Here’s an example in practice: We have already talked about our desire to establish new model schools in every regional unit of Greece. The first new model school that our government will found will be located in Peristeri, West Athens. Because we need to offer opportunities to those who need them the most. But giving opportunities is not enough. There must be a plan to support those who try and fail, as well as the excluded ones. That is why we insist so much on a Minimum Guaranteed Income policy for 800,000 fellow citizens. That is why we keep talking about active training programs that will equip mostly the long-term unemployed with new skills.

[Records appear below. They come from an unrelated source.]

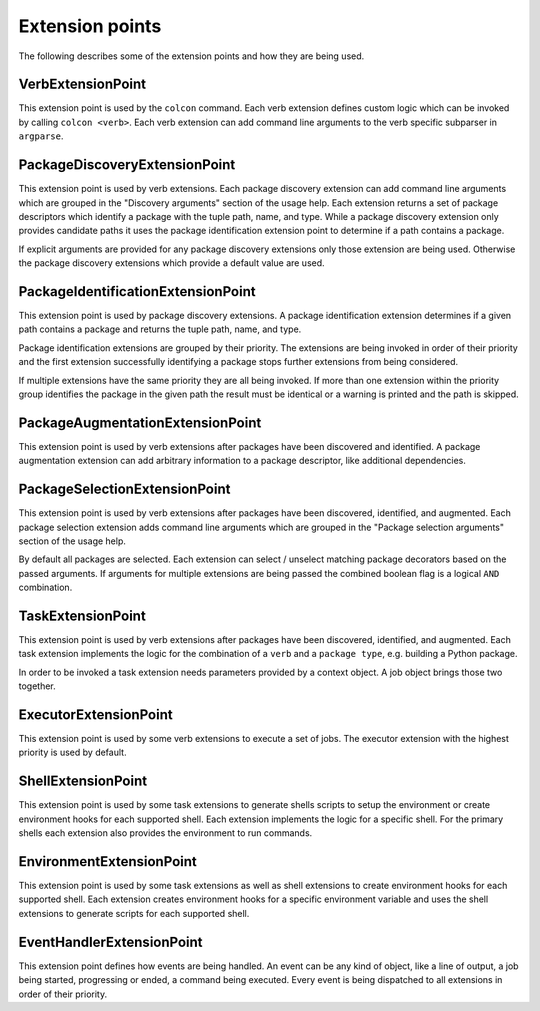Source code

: Extension points
================

The following describes some of the extension points and how they are being used.

VerbExtensionPoint
------------------

This extension point is used by the ``colcon`` command.
Each verb extension defines custom logic which can be invoked by calling ``colcon <verb>``.
Each verb extension can add command line arguments to the verb specific subparser in ``argparse``.

PackageDiscoveryExtensionPoint
------------------------------

This extension point is used by verb extensions.
Each package discovery extension can add command line arguments which are grouped in the "Discovery arguments" section of the usage help.
Each extension returns a set of package descriptors which identify a package with the tuple path, name, and type.
While a package discovery extension only provides candidate paths it uses the package identification extension point to determine if a path contains a package.

If explicit arguments are provided for any package discovery extensions only those extension are being used.
Otherwise the package discovery extensions which provide a default value are used.

PackageIdentificationExtensionPoint
-----------------------------------

This extension point is used by package discovery extensions.
A package identification extension determines if a given path contains a package and returns the tuple path, name, and type.

Package identification extensions are grouped by their priority.
The extensions are being invoked in order of their priority and the first extension successfully identifying a package stops further extensions from being considered.

If multiple extensions have the same priority they are all being invoked.
If more than one extension within the priority group identifies the package in the given path the result must be identical or a warning is printed and the path is skipped.

PackageAugmentationExtensionPoint
---------------------------------

This extension point is used by verb extensions after packages have been discovered and identified.
A package augmentation extension can add arbitrary information to a package descriptor, like additional dependencies.

PackageSelectionExtensionPoint
------------------------------

This extension point is used by verb extensions after packages have been discovered, identified, and augmented.
Each package selection extension adds command line arguments which are grouped in the "Package selection arguments" section of the usage help.

By default all packages are selected.
Each extension can select / unselect matching package decorators based on the passed arguments.
If arguments for multiple extensions are being passed the combined boolean flag is a logical ``AND`` combination.

TaskExtensionPoint
------------------

This extension point is used by verb extensions after packages have been discovered, identified, and augmented.
Each task extension implements the logic for the combination of a ``verb`` and a ``package type``, e.g. building a Python package.

In order to be invoked a task extension needs parameters provided by a context object.
A job object brings those two together.

ExecutorExtensionPoint
----------------------

This extension point is used by some verb extensions to execute a set of jobs.
The executor extension with the highest priority is used by default.

ShellExtensionPoint
-------------------

This extension point is used by some task extensions to generate shells scripts to setup the environment or create environment hooks for each supported shell.
Each extension implements the logic for a specific shell.
For the primary shells each extension also provides the environment to run commands.

EnvironmentExtensionPoint
-------------------------

This extension point is used by some task extensions as well as shell extensions to create environment hooks for each supported shell.
Each extension creates environment hooks for a specific environment variable and uses the shell extensions to generate scripts for each supported shell.

EventHandlerExtensionPoint
--------------------------

This extension point defines how events are being handled.
An event can be any kind of object, like a line of output, a job being started, progressing or ended, a command being executed.
Every event is being dispatched to all extensions in order of their priority.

Those are the people who mostly suffer from extreme poverty in our country today, and they need a second chance to take control of their lives.

Ladies and gentlemen,

I would like to finish as I started. Dear Alexander, think tanks must, by nature, boldly show the way forward, sometimes even with provocative, but necessary, ideological disagreements. This is what you have accomplished here at KEFiM, providing us with 7 helpful suggestions for perhaps the most critical areas of government policy. I would like to thank you personally, both as President of the New Democracy party and as a simple friend of your Center. In this closing speech, I wished to share with you some thoughts on how I personally perceive progressive liberalism today. To highlight its fundamental principles but also to describe how those must imbue the policies that we implement to face current government deadlocks.  I believe that this proposal is not just a proposal for freedom but a proposal for optimism and a better Greece.

The next elections with take place on 26 May. That Sunday, the truth will confront the lie, and real progress will battle against stagnation, as will modernization against regression. I dare say that progressive liberalism as I have described it, will confront something more akin to an ideological mishmash. As it turns out, the coming elections will be a great challenge for modern, progressive liberal thinking. It is up to us all to adopt a positive attitude towards this challenge. The country needs a fresh start. And since our topic is an agenda for freedom, let me tell you this: all of us together can free our future. Surely we deserve better; every Greek citizen understands this. But I firmly believe that we can do better together. Thank you very much.